Il s'agit de l'une des six dernières masses d'eau naturelles du Rhône, sur les 26 que compte le fleuve : le tronçon situé entre le Nord de l'Isère et l'Ain, long de plusieurs dizaines de kilomètres, pourrait accueillir un nouvel et certainement dernier ouvrage hydroélectrique à horizon 2033. Le projet de barrage « Rhônergia ».
Cette centrale hydroélectrique dite « au fil de l'eau » (sans stockage), déjà inscrite dans le contrat de concession entre l'Etat et la Compagnie nationale du Rhône (CNR), qui court jusqu'en 2041, pourrait produire jusqu'à 140 GWh par an. Soit l'approvisionnement en électricité d'environ 60.000 foyers, hors chauffage. Et cela, via un système de turbinage « en continu » du débit du fleuve, « sans que l'eau ne soit prélevée ou subisse de modification », indique la CNR.

DONNÉES DE L'EXERCICE:

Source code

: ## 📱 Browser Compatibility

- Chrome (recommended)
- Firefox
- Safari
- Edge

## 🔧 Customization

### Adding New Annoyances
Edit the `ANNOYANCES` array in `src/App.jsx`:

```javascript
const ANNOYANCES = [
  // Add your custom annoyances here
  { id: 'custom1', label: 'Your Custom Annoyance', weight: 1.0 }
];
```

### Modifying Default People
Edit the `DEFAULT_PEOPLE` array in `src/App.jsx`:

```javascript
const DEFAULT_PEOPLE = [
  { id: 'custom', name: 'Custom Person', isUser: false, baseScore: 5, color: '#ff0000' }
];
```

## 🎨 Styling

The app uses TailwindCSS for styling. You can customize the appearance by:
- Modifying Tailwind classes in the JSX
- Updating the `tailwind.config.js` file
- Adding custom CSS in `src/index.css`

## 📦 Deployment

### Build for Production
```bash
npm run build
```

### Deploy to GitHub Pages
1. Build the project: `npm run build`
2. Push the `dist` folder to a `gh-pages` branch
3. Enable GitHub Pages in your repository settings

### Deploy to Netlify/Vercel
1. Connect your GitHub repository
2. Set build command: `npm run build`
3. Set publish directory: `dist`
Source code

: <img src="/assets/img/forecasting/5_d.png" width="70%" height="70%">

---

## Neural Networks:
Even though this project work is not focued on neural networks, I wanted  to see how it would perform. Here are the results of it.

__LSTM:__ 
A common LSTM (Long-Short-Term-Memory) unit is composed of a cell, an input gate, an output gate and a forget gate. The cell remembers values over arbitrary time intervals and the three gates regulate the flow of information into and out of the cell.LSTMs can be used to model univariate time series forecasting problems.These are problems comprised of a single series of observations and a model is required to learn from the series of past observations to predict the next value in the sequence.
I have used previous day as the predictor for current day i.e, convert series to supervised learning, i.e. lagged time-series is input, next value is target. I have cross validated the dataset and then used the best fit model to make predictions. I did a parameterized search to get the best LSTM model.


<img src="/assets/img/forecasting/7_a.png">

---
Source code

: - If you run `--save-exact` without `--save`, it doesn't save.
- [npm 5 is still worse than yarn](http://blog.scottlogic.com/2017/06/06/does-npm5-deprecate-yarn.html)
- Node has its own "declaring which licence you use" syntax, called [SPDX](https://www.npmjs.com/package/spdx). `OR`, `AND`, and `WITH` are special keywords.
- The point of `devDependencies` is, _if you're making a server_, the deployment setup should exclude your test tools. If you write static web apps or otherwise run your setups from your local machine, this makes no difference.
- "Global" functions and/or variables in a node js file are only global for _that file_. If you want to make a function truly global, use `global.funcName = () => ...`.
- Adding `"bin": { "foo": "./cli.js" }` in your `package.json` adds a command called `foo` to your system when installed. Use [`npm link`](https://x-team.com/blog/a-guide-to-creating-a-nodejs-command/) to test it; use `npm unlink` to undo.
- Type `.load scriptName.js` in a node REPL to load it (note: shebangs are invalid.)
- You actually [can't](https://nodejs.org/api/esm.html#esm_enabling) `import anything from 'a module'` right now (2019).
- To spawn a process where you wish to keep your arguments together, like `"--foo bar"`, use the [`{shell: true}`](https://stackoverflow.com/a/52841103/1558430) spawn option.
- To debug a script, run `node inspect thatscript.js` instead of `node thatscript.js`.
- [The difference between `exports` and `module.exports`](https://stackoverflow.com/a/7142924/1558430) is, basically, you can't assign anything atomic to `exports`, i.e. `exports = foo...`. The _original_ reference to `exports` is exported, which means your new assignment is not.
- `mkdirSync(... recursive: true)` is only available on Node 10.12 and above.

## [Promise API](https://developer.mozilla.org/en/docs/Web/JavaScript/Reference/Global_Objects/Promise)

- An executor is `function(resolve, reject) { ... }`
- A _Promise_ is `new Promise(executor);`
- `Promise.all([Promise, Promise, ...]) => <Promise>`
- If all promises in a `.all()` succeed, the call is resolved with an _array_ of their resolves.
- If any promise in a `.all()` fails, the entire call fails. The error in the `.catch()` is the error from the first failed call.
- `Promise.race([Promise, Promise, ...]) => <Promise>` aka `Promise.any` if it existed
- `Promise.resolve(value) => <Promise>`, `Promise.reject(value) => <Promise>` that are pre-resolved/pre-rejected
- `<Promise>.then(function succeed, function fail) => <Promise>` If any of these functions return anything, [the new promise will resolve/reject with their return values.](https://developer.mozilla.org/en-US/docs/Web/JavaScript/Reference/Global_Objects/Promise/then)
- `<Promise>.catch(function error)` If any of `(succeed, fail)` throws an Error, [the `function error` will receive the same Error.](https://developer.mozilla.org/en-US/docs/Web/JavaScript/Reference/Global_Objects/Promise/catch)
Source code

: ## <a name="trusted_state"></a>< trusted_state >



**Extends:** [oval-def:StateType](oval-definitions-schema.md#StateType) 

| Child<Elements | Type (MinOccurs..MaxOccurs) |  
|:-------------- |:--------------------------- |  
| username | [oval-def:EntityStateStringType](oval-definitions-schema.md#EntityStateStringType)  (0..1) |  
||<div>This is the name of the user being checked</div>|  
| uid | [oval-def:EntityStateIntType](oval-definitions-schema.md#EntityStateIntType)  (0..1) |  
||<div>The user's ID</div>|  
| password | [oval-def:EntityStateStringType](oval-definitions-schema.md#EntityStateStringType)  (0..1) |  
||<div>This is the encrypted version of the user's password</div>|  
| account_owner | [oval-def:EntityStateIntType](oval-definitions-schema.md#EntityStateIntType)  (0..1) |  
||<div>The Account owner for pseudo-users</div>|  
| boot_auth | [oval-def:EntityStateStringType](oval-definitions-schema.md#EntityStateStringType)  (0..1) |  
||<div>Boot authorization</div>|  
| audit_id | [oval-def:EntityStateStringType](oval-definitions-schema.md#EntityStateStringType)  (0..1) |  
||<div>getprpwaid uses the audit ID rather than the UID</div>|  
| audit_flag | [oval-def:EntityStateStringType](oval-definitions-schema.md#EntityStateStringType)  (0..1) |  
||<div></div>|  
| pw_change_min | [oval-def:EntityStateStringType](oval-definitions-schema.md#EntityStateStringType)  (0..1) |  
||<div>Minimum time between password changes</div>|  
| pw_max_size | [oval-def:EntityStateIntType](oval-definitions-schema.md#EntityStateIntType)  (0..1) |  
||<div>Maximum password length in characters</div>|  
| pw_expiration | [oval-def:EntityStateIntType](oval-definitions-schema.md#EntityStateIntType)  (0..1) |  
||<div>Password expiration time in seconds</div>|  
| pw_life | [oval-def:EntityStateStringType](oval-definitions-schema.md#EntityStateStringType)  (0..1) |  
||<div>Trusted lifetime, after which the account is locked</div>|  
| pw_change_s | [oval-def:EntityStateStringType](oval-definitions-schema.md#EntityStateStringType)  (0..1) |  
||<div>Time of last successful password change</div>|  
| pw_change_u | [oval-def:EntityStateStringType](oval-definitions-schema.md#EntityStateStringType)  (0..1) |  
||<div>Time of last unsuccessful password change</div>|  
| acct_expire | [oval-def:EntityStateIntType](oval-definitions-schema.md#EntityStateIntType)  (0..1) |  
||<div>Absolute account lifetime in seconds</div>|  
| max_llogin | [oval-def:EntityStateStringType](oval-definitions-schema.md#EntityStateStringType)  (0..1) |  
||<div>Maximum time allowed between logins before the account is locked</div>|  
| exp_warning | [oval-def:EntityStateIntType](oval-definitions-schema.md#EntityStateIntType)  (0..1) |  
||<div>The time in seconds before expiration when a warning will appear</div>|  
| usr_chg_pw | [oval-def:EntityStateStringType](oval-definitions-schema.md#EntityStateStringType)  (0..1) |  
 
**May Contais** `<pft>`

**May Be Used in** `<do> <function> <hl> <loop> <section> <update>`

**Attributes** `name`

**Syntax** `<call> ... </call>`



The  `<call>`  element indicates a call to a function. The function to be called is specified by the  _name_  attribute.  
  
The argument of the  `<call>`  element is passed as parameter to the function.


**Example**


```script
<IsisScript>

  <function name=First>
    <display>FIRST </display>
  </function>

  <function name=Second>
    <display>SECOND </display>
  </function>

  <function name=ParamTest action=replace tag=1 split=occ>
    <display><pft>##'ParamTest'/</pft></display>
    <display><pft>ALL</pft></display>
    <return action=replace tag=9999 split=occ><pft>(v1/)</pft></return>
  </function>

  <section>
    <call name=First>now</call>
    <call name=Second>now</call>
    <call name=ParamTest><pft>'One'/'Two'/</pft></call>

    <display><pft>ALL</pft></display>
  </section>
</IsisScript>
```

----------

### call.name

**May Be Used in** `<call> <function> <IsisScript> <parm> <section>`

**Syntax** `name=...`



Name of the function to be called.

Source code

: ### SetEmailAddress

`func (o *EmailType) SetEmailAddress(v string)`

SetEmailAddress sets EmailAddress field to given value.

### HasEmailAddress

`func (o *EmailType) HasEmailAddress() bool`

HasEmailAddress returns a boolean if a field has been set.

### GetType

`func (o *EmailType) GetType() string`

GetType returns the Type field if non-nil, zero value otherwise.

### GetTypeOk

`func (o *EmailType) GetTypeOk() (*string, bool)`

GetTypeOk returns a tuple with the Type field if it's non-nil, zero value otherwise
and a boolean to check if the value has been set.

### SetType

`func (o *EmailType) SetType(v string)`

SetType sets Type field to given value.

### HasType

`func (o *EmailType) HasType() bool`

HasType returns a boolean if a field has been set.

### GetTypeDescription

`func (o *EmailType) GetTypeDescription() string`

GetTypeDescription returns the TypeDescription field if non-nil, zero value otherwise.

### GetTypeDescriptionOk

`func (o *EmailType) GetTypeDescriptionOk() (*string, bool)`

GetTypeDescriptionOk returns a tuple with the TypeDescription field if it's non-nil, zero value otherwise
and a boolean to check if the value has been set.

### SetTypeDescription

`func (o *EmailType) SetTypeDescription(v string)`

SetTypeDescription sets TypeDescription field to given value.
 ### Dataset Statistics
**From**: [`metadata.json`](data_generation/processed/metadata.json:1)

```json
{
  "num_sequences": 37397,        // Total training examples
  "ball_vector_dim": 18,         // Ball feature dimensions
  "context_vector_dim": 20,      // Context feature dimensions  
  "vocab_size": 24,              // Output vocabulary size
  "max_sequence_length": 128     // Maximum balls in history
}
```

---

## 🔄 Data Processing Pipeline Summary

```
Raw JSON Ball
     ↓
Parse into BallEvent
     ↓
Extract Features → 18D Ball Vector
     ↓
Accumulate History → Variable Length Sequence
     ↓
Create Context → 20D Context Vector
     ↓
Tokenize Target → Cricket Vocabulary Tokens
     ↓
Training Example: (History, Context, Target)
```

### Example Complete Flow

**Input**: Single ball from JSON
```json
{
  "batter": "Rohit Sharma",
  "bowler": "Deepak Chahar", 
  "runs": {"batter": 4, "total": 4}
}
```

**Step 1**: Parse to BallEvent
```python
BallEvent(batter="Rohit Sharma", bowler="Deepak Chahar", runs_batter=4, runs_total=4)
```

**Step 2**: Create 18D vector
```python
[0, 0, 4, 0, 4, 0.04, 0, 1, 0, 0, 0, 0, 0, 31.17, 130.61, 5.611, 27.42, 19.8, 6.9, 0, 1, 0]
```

CONSIGNE A:
D'après l'extrait sur le projet Rhônergia, quelle production annuelle maximale la centrale pourrait-elle atteindre ?
CONSIGNE B:
Reprenez la rédaction de l'extrait sur le projet Rhônergia à la suite de sa dernière phrase.

RÉSULTAT ATTENDU A:
Jusqu'à 140 GWh par an.

RÉSULTAT ATTENDU B:
Car ce projet, d'une puissance de 40MW, consiste surtout à ajouter un maillon « prédictible » au mix électrique régional (comprenant, en capacités de production, 47 % de nucléaire, 40 % d'hydroélectricité, 9,5 % d'autres énergies renouvelables, et 3,5 % de thermique fossile en 2022).
Là où, désormais, « chaque électron produit de manière décarbonée compte », indiquait fin novembre François Chaumont, référent RTE en Auvergne-Rhône-Alpes. Notamment au regard des besoins en électricité renouvelable des prochaines années, où il s'agirait de « multiplier par deux ou trois la production ».